Minn est en effet sur le point d’accoucher et la petite Francie prendra, avec un ami de son oncle auquel il la confie, le train de Portland à Burbank près de Los Angeles, à mille cinq cents kilomètres au sud sur la côte ouest. Il s’agit pour la petite fille, après ce premier chapitre sans lieu ni date, de survivre à la folie de sa mère, d’en prendre la mesure et de l’apprivoiser.
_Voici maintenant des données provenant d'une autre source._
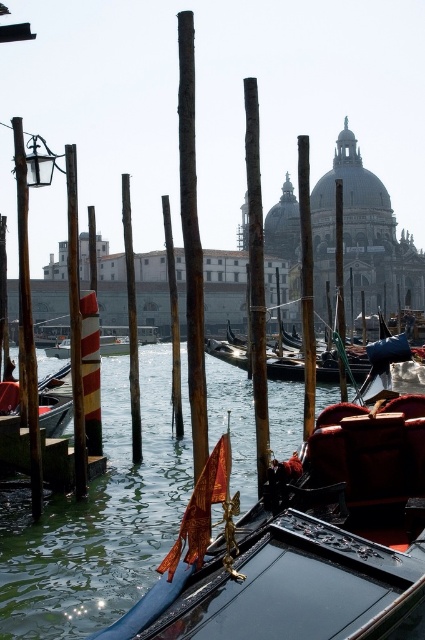
Looking at this image, can you confirm if wooden gondola at center is positioned below smooth wooden pole at center?

Correct, wooden gondola at center is located below smooth wooden pole at center.

Does wooden gondola at center have a lesser width compared to smooth wooden pole at center?

Incorrect, wooden gondola at center's width is not less than smooth wooden pole at center's.

Is point (212, 353) farther from viewer compared to point (308, 234)?

Yes, point (212, 353) is farther from viewer.

This screenshot has height=640, width=425. I want to click on wooden gondola at center, so click(x=377, y=355).

Is wooden pole at left below orange striped pole at center?

Correct, wooden pole at left is located below orange striped pole at center.

Can you confirm if wooden pole at left is thinner than orange striped pole at center?

Yes.

Locate an element on the screen. wooden pole at left is located at coordinates (74, 323).

Identify the location of wooden pole at left. The height and width of the screenshot is (640, 425). (74, 323).

Which is in front, point (67, 406) or point (339, 300)?

Point (67, 406) is more forward.

Does wooden gondola at left appear over smooth wood pole at center?

Actually, wooden gondola at left is below smooth wood pole at center.

Which is behind, point (42, 394) or point (334, 250)?

Positioned behind is point (334, 250).

At what (x,y) coordinates should I click in order to perform the action: click on wooden gondola at left. Please return your answer as a coordinate pair (x, y). The image size is (425, 640). Looking at the image, I should click on (54, 401).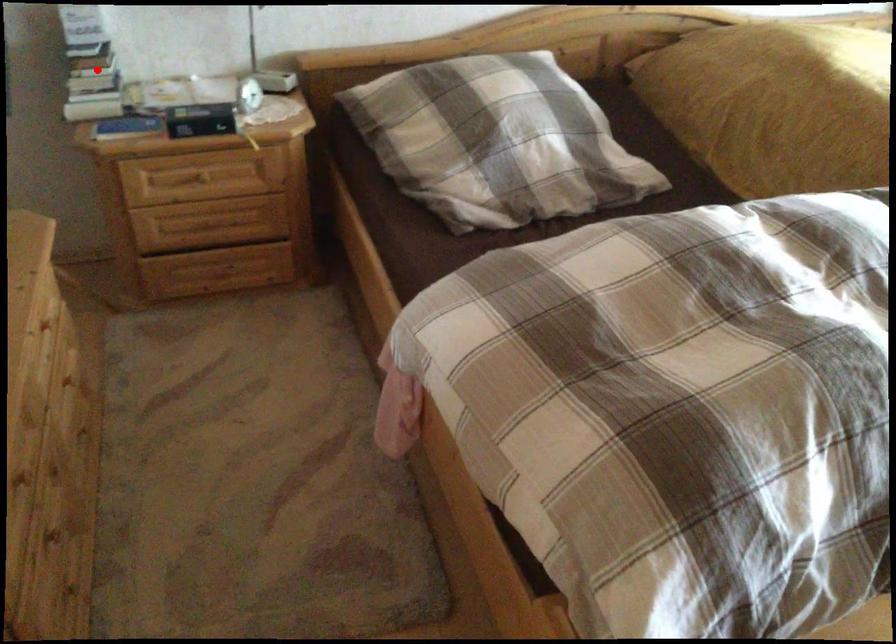
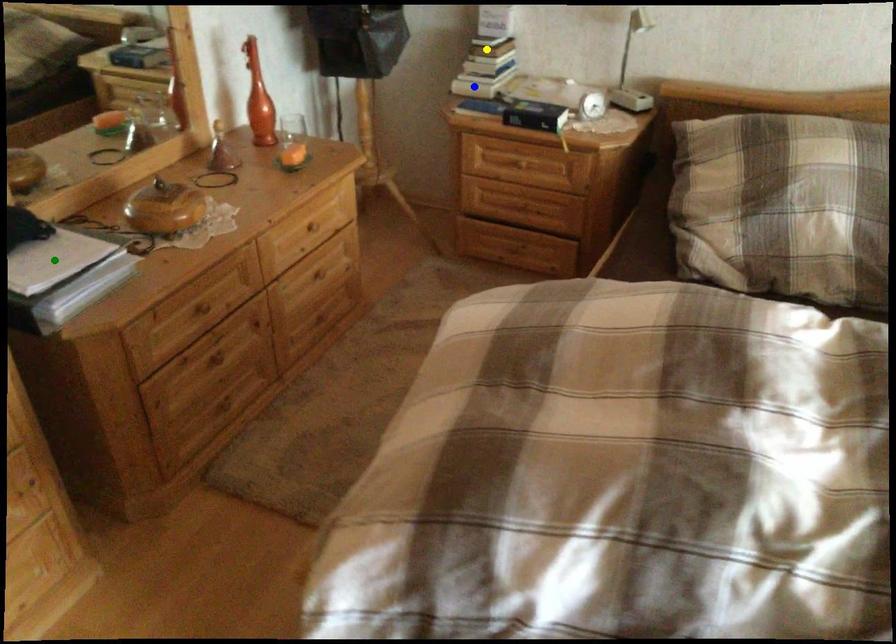
Question: I am providing you with two images of the same scene from different viewpoints. A red point is marked on the first image. You are given multiple points on the second image. Which point in image 2 is actually the same real-world point as the red point in image 1?

Choices:
 (A) blue point
 (B) yellow point
 (C) green point

Answer: (B)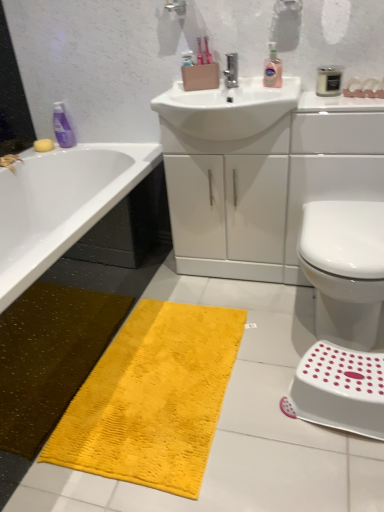
This screenshot has height=512, width=384. I want to click on free space to the right of yellow plush bath mat at lower center, so [278, 374].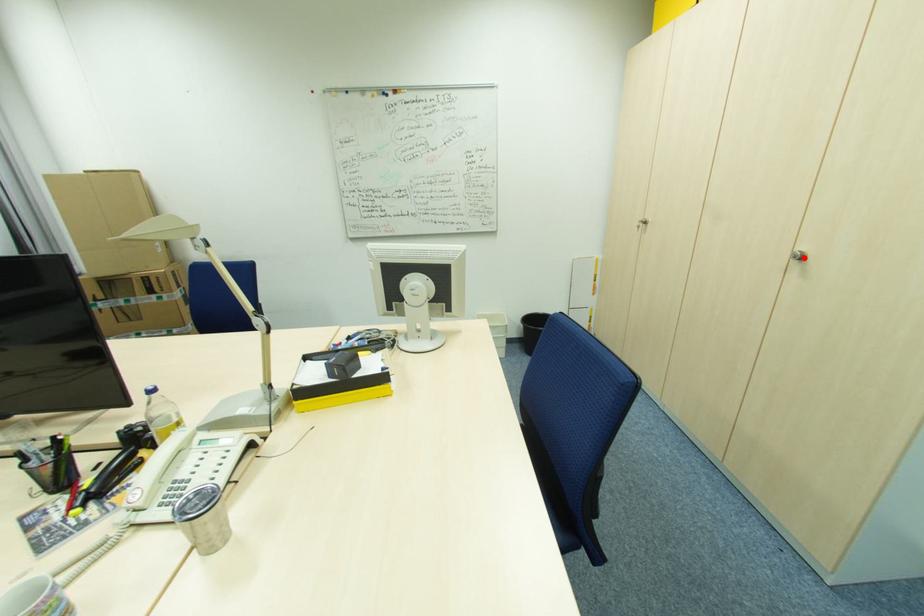
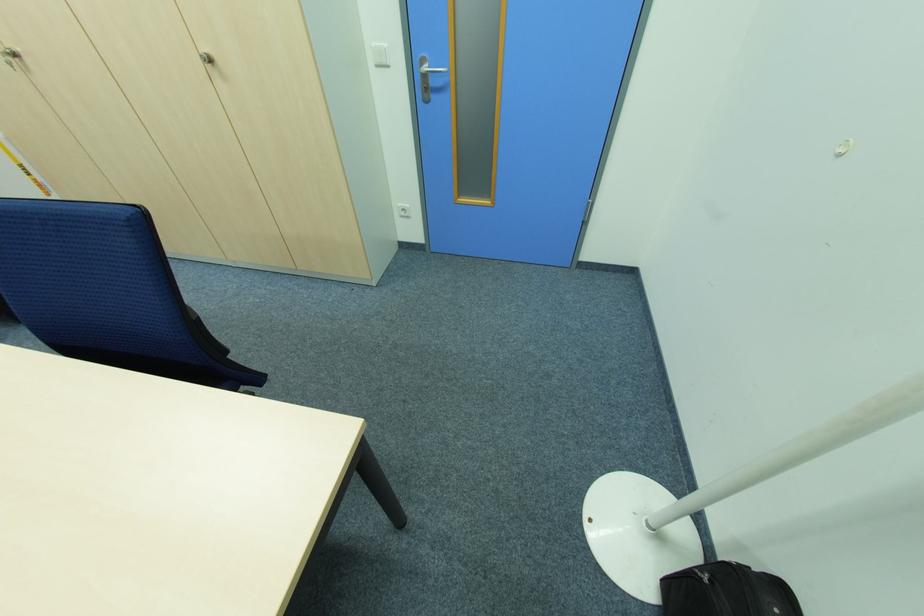
Locate, in the second image, the point that corresponds to the highlighted location in the first image.

(213, 62)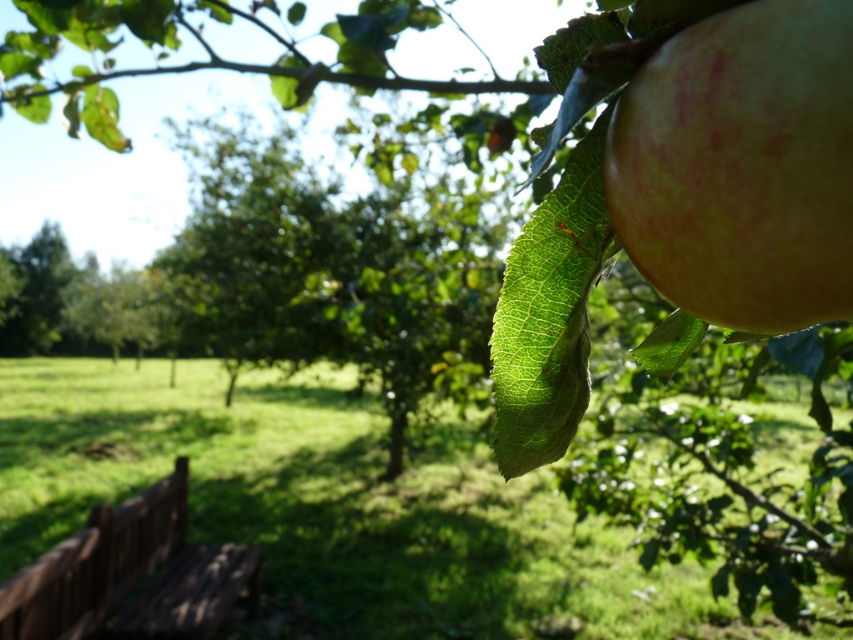
Is ripe yellow-green apple at upper right shorter than brown wooden bench at lower left?

Yes.

Consider the image. Does ripe yellow-green apple at upper right lie in front of brown wooden bench at lower left?

Yes, ripe yellow-green apple at upper right is in front of brown wooden bench at lower left.

Does point (769, 131) come in front of point (172, 572)?

That is True.

The width and height of the screenshot is (853, 640). In order to click on ripe yellow-green apple at upper right in this screenshot , I will do pyautogui.click(x=741, y=166).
Un roman qui déplie et déploie son titre

Pour comprendre le sens de ce titre à la fois poétique et énigmatique, il faudra lire tout le roman, qui ne suit pas un ordre linéaire ni chronologique, mais se présente en fragments et en retours, comme autant de ressassements qui permettent chaque fois de faire un pas de plus. Un papillon décorant un abat-jour prend vie puis s’échappe et flotte dans un verre d’eau chez la baby-sitter chez qui Francie passe la nuit en attendant son oncle ; une rose brodée sur un rideau tombe au sol et devient palpable ; le scarabée dessiné sur une feuille de papier trouvée sur la pelouse de l’école semble avoir pris vie dans le sac à dos de la petite fille et elle le trouve lors de son voyage en train. « Mais la leçon tirée de la lampe aux papillons, du papier au scarabée ou des rideaux aux roses est la suivante : c’est amusant dans une histoire, c’est terrifiant dans la réalité. L’une est une représentation, l’autre est la vie, et les deux ne partagent rien si ce n’est la suggestion d’un groupe, un même nom. »

Sous la tente

Devenue adulte, Francie travaille d’abord dans un magasin d’encadrement où elle rencontre la propriétaire d’un scarabée mort qui veut l’accrocher au mur dans un joli cadre. Elle décide d’installer une tente sur le balcon de l’appartement qu’elle habite au deuxième étage, quand Vicky, sa cousine née au moment de son arrivée à Burbank, lui rend visite. C’est là qu’elle découvrira la valeur des choses : celles qu’elle achète dans des vide-greniers et revend aux enchères sur internet, ce qui va devenir son métier. C’est aussi le chemin d’une réconciliation et d’une acceptation de son histoire, à l’issue d’un roman angoissant et profond, qui fait le récit d’une transformation du chaos au pardon.